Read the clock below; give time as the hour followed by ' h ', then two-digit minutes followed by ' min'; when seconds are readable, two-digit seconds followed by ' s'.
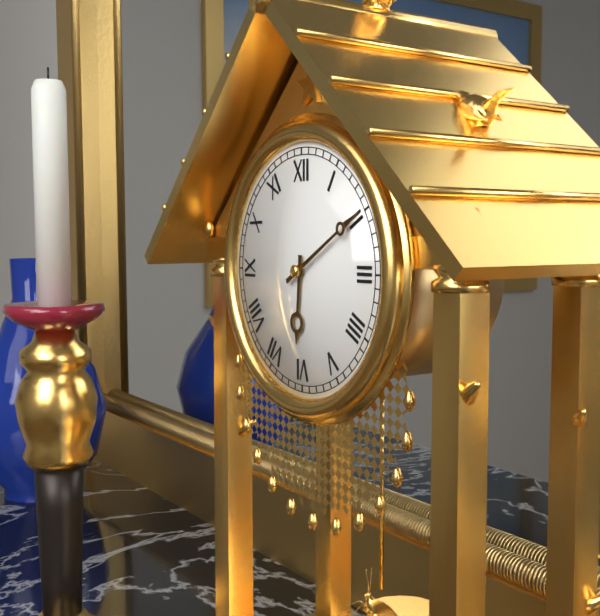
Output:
6 h 10 min
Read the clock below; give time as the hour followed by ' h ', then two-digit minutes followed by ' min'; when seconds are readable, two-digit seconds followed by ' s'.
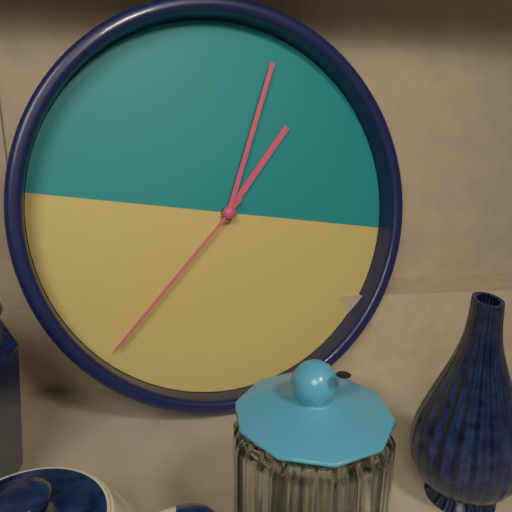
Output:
1 h 02 min 36 s
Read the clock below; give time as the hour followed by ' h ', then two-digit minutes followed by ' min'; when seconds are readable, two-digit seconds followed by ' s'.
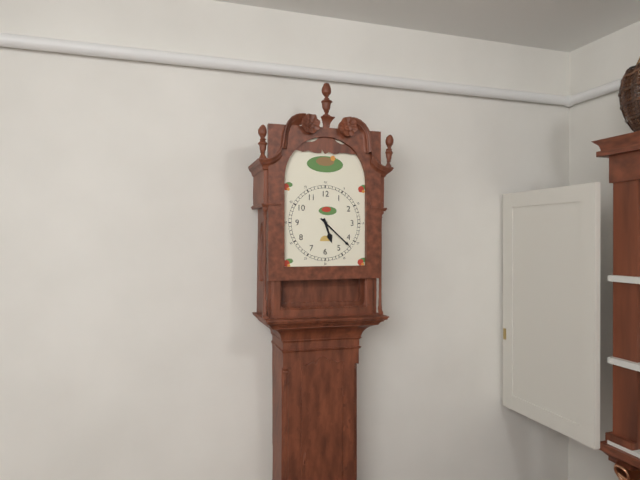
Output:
5 h 22 min
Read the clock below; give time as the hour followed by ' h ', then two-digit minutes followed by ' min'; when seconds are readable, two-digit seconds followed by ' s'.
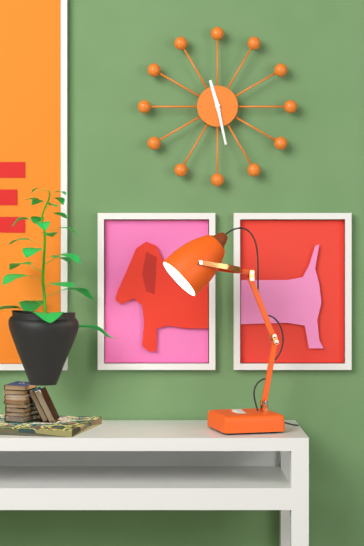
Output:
11 h 28 min
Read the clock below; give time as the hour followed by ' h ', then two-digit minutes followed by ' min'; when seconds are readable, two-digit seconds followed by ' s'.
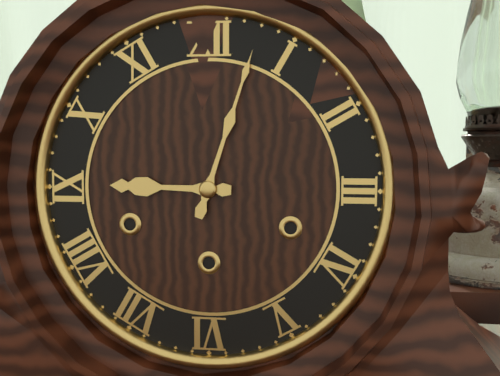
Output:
9 h 03 min
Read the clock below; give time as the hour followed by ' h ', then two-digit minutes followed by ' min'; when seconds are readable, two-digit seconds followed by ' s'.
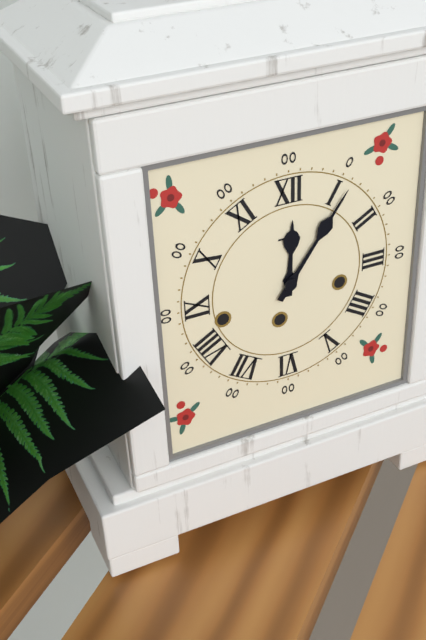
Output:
12 h 06 min
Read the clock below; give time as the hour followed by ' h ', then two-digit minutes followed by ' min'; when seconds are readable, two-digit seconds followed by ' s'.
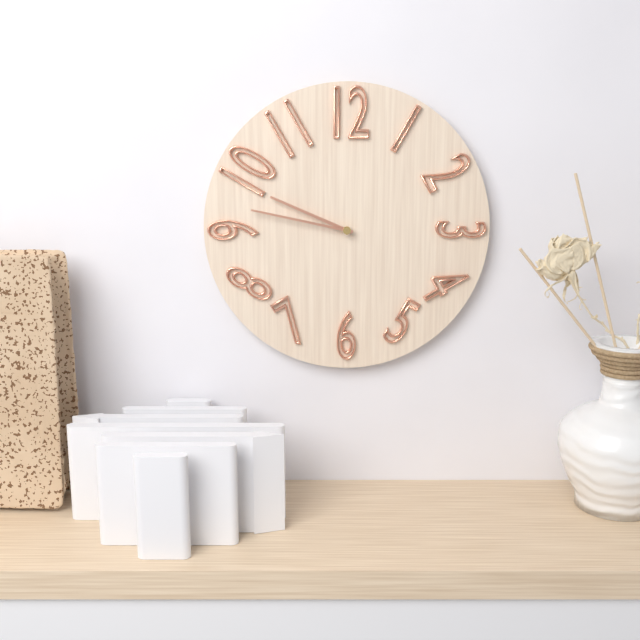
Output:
9 h 47 min
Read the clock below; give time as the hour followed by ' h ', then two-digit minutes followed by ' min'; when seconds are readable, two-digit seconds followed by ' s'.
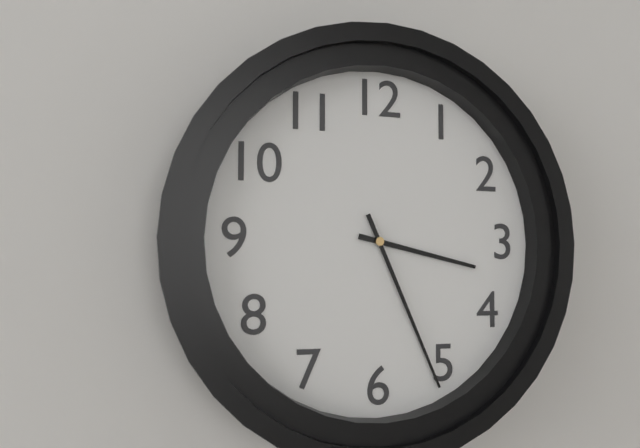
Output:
3 h 26 min
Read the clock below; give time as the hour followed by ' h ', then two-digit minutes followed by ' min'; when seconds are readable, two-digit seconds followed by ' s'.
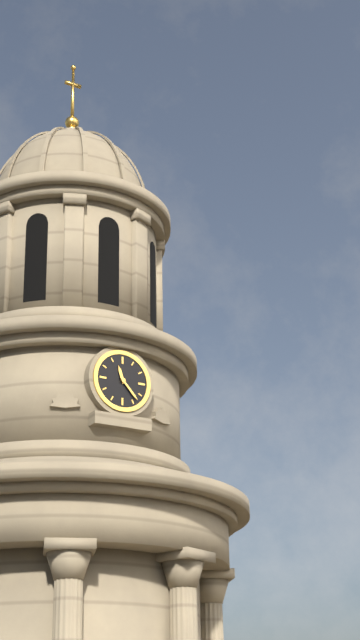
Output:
11 h 23 min
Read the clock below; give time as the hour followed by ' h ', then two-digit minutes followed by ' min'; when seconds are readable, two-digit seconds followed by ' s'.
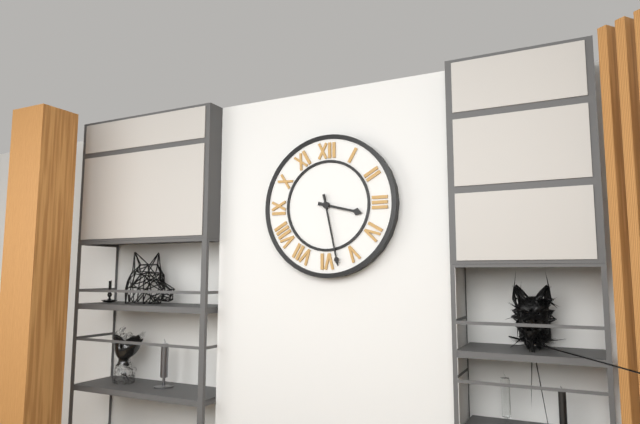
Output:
3 h 28 min
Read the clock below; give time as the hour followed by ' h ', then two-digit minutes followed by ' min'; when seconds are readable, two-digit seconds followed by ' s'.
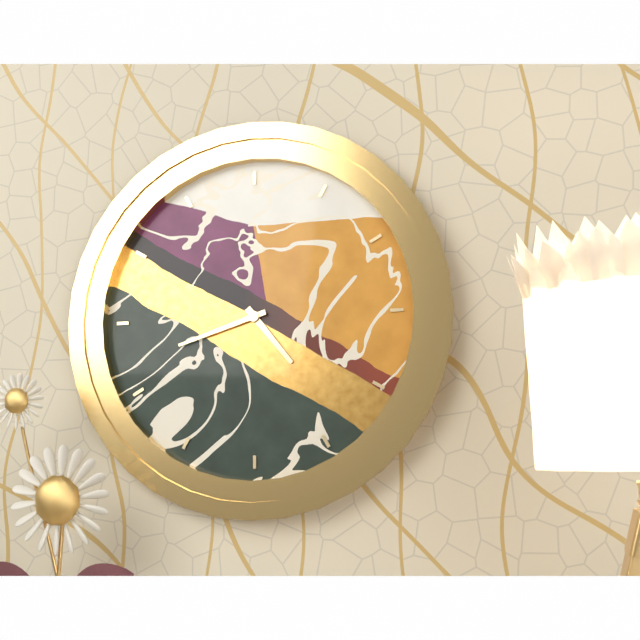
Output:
4 h 42 min
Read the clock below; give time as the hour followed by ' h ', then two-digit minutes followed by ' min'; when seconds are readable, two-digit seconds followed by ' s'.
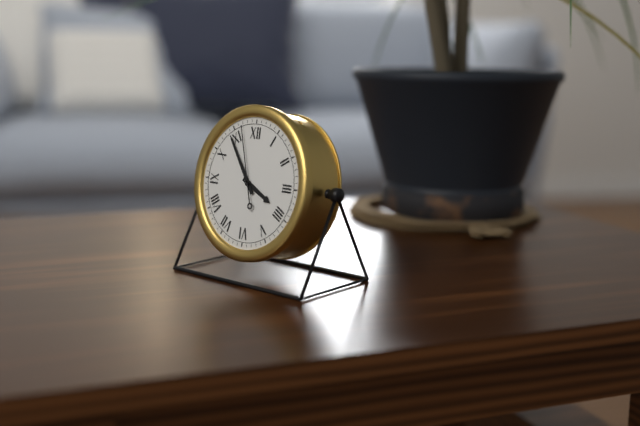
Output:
3 h 54 min 57 s
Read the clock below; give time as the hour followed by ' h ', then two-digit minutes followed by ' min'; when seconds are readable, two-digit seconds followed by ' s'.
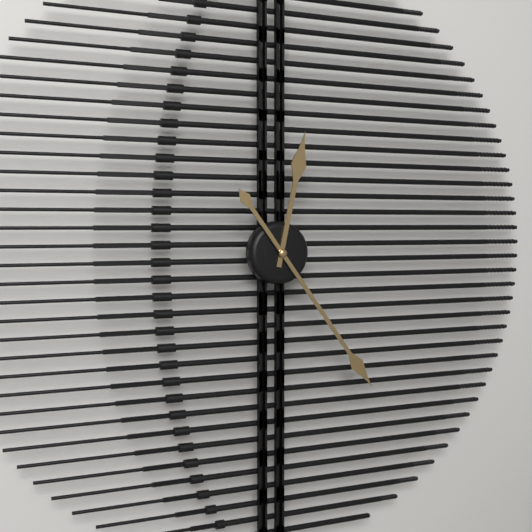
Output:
12 h 24 min
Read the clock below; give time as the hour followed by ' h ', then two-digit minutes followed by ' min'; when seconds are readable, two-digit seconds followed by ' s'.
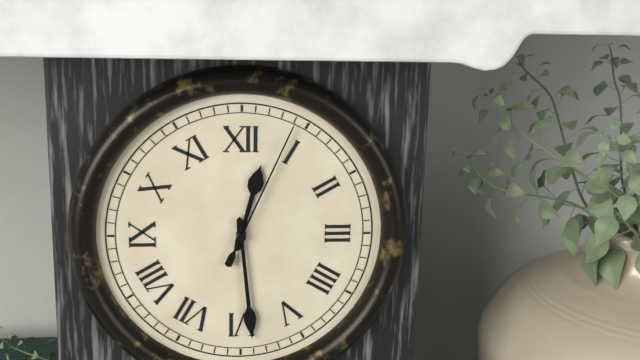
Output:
12 h 29 min 04 s
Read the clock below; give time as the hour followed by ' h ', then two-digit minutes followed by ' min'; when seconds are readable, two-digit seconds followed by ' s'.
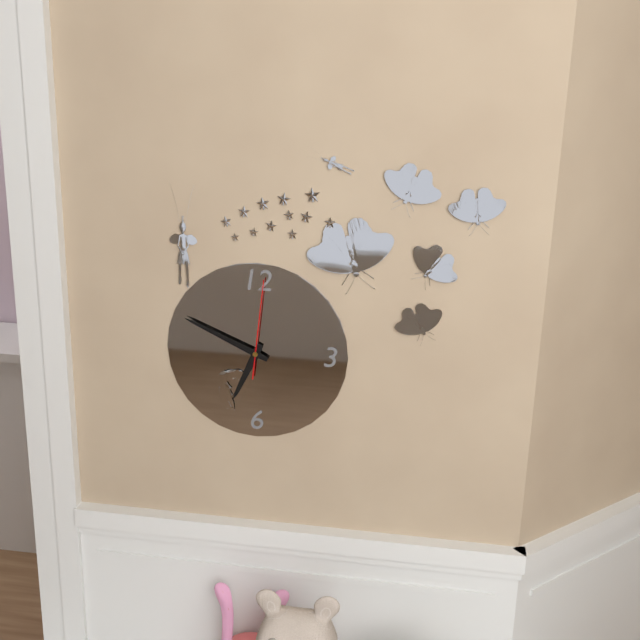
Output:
6 h 49 min 01 s
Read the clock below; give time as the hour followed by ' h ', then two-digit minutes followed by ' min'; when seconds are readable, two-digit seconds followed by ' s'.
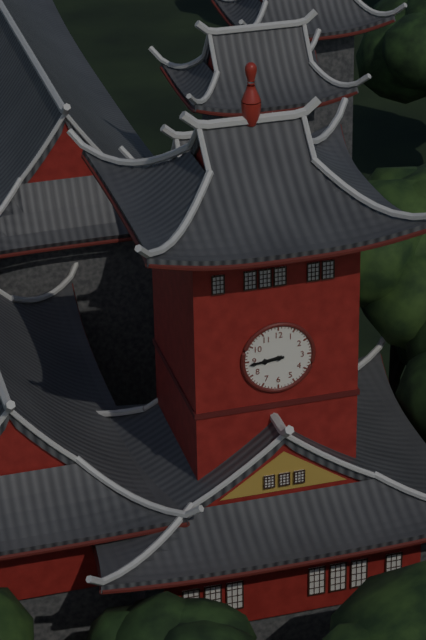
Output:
8 h 44 min
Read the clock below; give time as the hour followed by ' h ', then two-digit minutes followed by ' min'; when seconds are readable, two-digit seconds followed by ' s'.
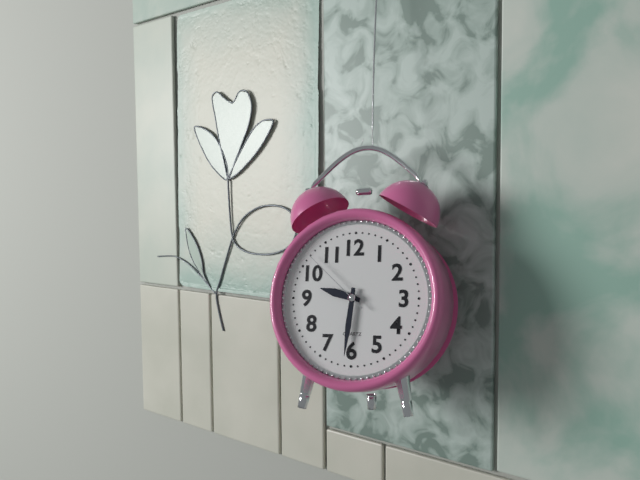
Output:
9 h 31 min 52 s
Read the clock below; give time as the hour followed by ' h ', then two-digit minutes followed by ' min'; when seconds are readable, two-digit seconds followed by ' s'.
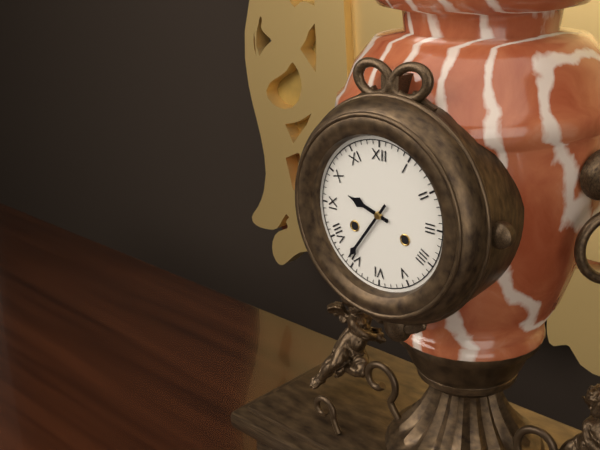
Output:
9 h 36 min
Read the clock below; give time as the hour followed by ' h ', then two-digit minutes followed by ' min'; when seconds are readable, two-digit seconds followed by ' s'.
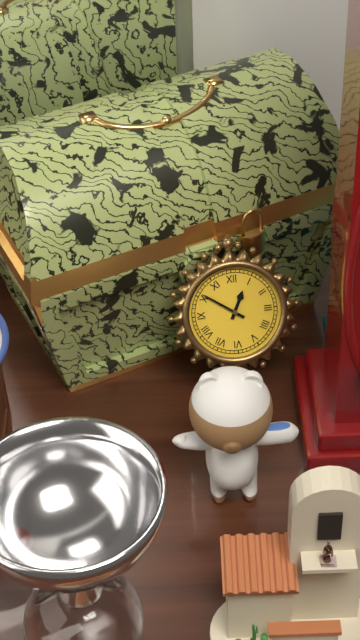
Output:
12 h 51 min
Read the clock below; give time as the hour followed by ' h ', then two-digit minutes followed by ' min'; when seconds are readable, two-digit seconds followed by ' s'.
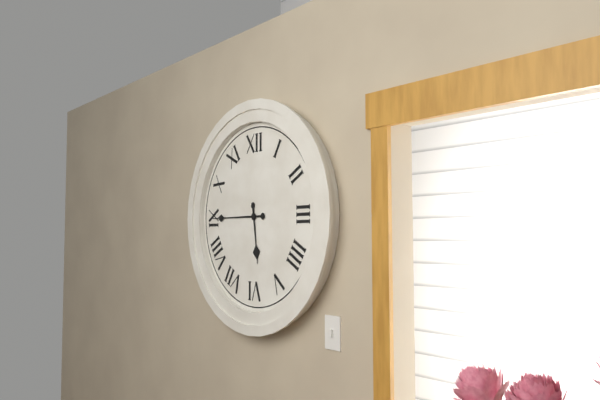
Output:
5 h 45 min
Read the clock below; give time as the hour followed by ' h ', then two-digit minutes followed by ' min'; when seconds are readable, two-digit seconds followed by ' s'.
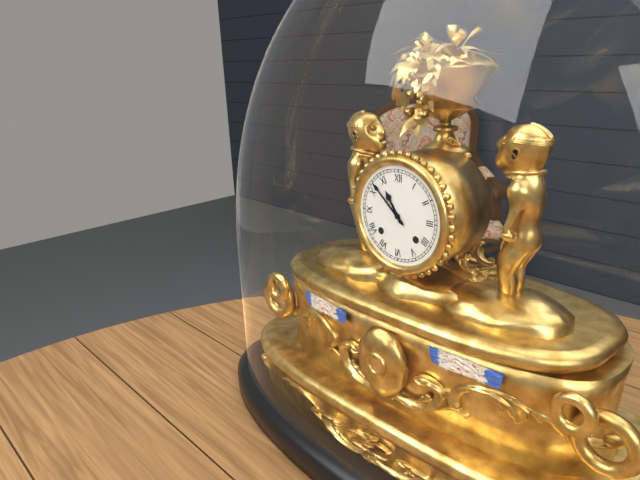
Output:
10 h 52 min
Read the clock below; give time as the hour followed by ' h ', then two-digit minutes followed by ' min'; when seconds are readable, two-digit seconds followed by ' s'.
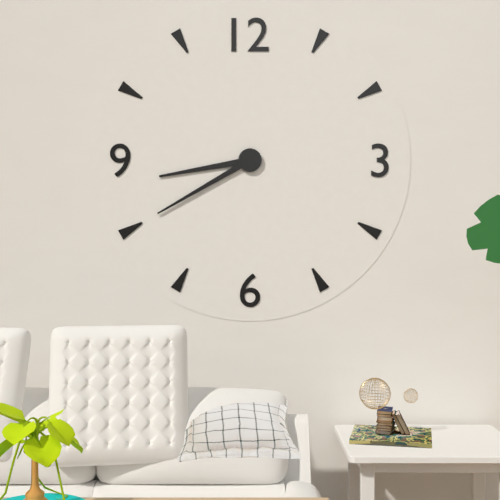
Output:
8 h 40 min
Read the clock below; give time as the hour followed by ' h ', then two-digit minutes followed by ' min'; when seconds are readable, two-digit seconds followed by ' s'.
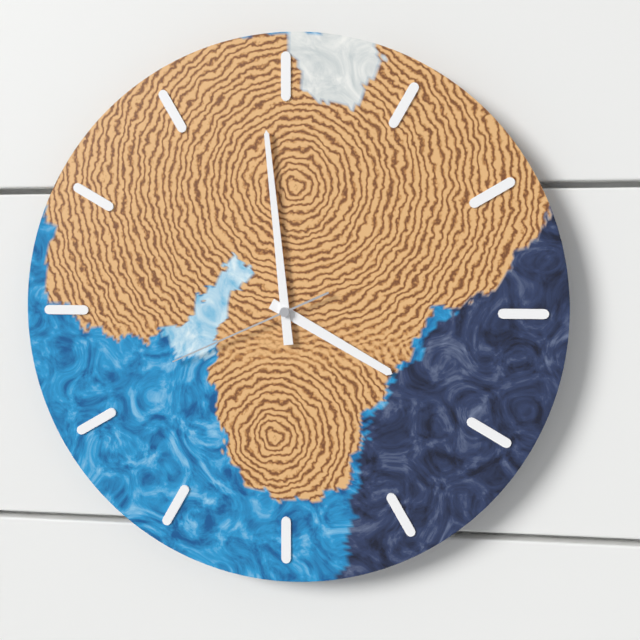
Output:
3 h 59 min 41 s
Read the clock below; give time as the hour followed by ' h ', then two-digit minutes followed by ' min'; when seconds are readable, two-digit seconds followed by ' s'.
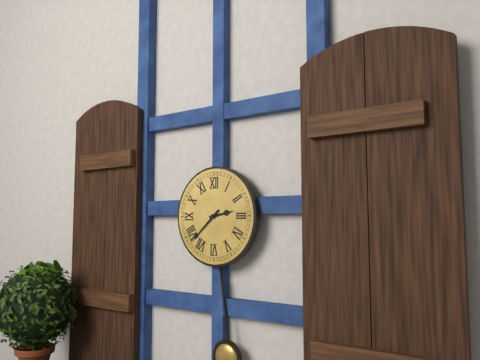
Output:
2 h 38 min
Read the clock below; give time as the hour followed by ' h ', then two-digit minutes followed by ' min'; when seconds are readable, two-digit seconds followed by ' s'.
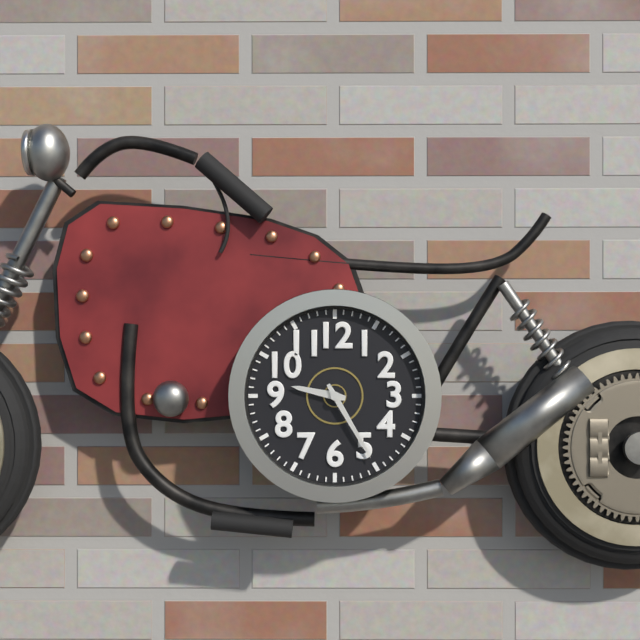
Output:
9 h 25 min
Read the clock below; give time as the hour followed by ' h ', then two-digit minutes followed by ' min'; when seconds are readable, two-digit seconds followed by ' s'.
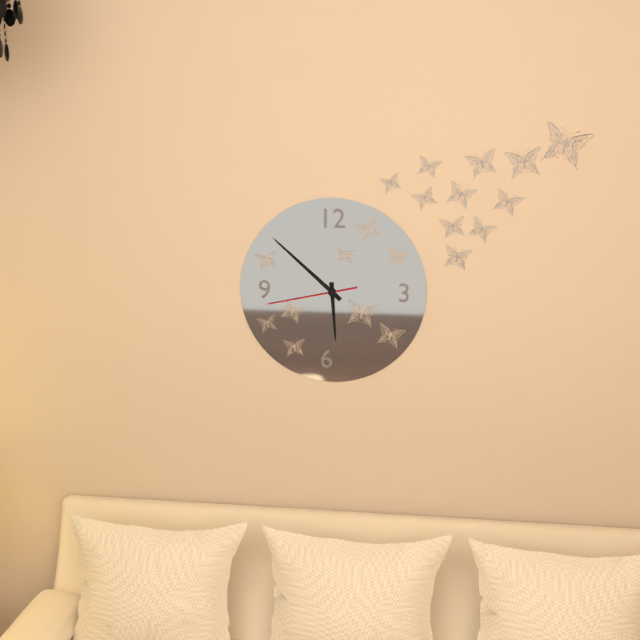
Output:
5 h 52 min 43 s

§ §

■ **Instruction**
Print the lines above, starting with the first one and going on through the line containing "11 h 28 min", with both ends included. Leave the pictures out.

■ **Exercise solution**
Read the clock below; give time as the hour followed by ' h ', then two-digit minutes followed by ' min'; when seconds are readable, two-digit seconds followed by ' s'.
Output:
6 h 10 min
Read the clock below; give time as the hour followed by ' h ', then two-digit minutes followed by ' min'; when seconds are readable, two-digit seconds followed by ' s'.
Output:
1 h 02 min 36 s
Read the clock below; give time as the hour followed by ' h ', then two-digit minutes followed by ' min'; when seconds are readable, two-digit seconds followed by ' s'.
Output:
5 h 22 min
Read the clock below; give time as the hour followed by ' h ', then two-digit minutes followed by ' min'; when seconds are readable, two-digit seconds followed by ' s'.
Output:
11 h 28 min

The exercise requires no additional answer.